So, how far along ARE you?
In answer to your questions... I have no flipping clue. How far along I am, that is. Which is a result of my poor memory and lack of cycle recording skills. I found myself looking through my planner, thinking, Thanksgiving... someone had cramps on Thanksgiving... nope, that wasn't me... I think it was before then...
If I had to guess, I'd say that I'm probably six weeks along. But it could be five. Oh, I really have no idea.
As for my expanding belly, let's just say that with Kid-A, it took four months before you could even tell that I was pregnant. But with YaYa? I was hounding the doctor at six weeks because I was SURE. I was SURE that I was having twins. But no. There was just one little baby acting as a placeholder in my belly. And then with Leafy the same thing happened. Also I gain more weight every pregnancy. Also I weigh more pre-pregnancy this time than after I had Leafy. I attribute some of it to my hair. But let's not focus too much on weight gain, shall we? I may start crying.
I like the way I always tell you things last minute, like the fact that we are flying to Detroit tomorrow to spend Christmas with Chinua's family. (Which promises to be a rocking, rollicking, late-night good time.
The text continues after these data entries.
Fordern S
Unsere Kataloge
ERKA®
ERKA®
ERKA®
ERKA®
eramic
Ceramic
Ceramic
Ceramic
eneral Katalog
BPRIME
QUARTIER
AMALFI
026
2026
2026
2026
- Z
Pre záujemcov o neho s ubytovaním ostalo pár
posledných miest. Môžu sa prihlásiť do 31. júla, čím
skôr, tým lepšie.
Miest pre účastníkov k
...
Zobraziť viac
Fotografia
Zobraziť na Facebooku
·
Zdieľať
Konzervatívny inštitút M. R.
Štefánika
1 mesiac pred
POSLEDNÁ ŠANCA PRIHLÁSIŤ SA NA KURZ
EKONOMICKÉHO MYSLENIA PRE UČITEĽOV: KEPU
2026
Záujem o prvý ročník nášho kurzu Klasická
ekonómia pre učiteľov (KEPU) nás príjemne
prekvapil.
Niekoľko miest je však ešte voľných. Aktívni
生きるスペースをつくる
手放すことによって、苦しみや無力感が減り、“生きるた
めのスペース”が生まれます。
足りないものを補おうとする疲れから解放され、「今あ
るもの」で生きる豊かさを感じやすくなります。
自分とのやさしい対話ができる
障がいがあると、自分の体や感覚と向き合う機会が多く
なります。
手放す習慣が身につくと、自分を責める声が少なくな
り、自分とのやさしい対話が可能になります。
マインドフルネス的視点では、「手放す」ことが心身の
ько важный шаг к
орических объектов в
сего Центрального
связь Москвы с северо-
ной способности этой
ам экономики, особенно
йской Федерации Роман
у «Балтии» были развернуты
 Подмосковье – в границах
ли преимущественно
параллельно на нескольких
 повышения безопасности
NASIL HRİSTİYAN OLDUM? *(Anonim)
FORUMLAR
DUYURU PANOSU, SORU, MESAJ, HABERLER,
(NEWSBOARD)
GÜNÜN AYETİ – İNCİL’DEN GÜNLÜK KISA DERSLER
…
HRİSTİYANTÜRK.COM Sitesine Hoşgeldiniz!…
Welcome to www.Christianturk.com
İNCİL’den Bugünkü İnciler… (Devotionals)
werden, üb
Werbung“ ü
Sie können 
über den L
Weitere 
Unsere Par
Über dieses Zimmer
I never understood my husband's leaning toward the very late night until I started hanging out with his family, and noted people casually hanging out at two in the morning like it was the middle of the afternoon.)
We are pretty excited, since we don't get out there nearly as often as we would like to. (They require an arm and a leg and your lips and a few eyelashes if you want to purchase a ticket. I did find an incredible deal if only we would fly on Christmas Eve, to which I replied, sign me UP.) And I've already been told to bring an extra suitcase. For gifts. I don't think I need to worry about the kids this year.
So, it may be a while before I get to see anybody about this pregnancy. This would not have gone over well in the past, but I've learned a little about babies in the womb. They usually do pretty okay if you just forget about them and eat really well and sleep when you need to and read to your kids.
(Rebeca thoughtfully asked about how I'm doing, considering my loss in the spring. Because it was an ectopic pregnancy, by the time I found out I was pregnant I had already been bleeding for a week and a half. This time I feel perfectly, normally, fine. I'm exhausted, slightly nauseous all the time (which previously I had attributed to getting sick in Burkina Faso. DENIAL.) a little cranky, overwhelmed by the Christmas stuff I have to do today, and not bleeding. Right as rain! The baby I lost is never out of my mind. But I feel calm and peaceful about this pregnancy.)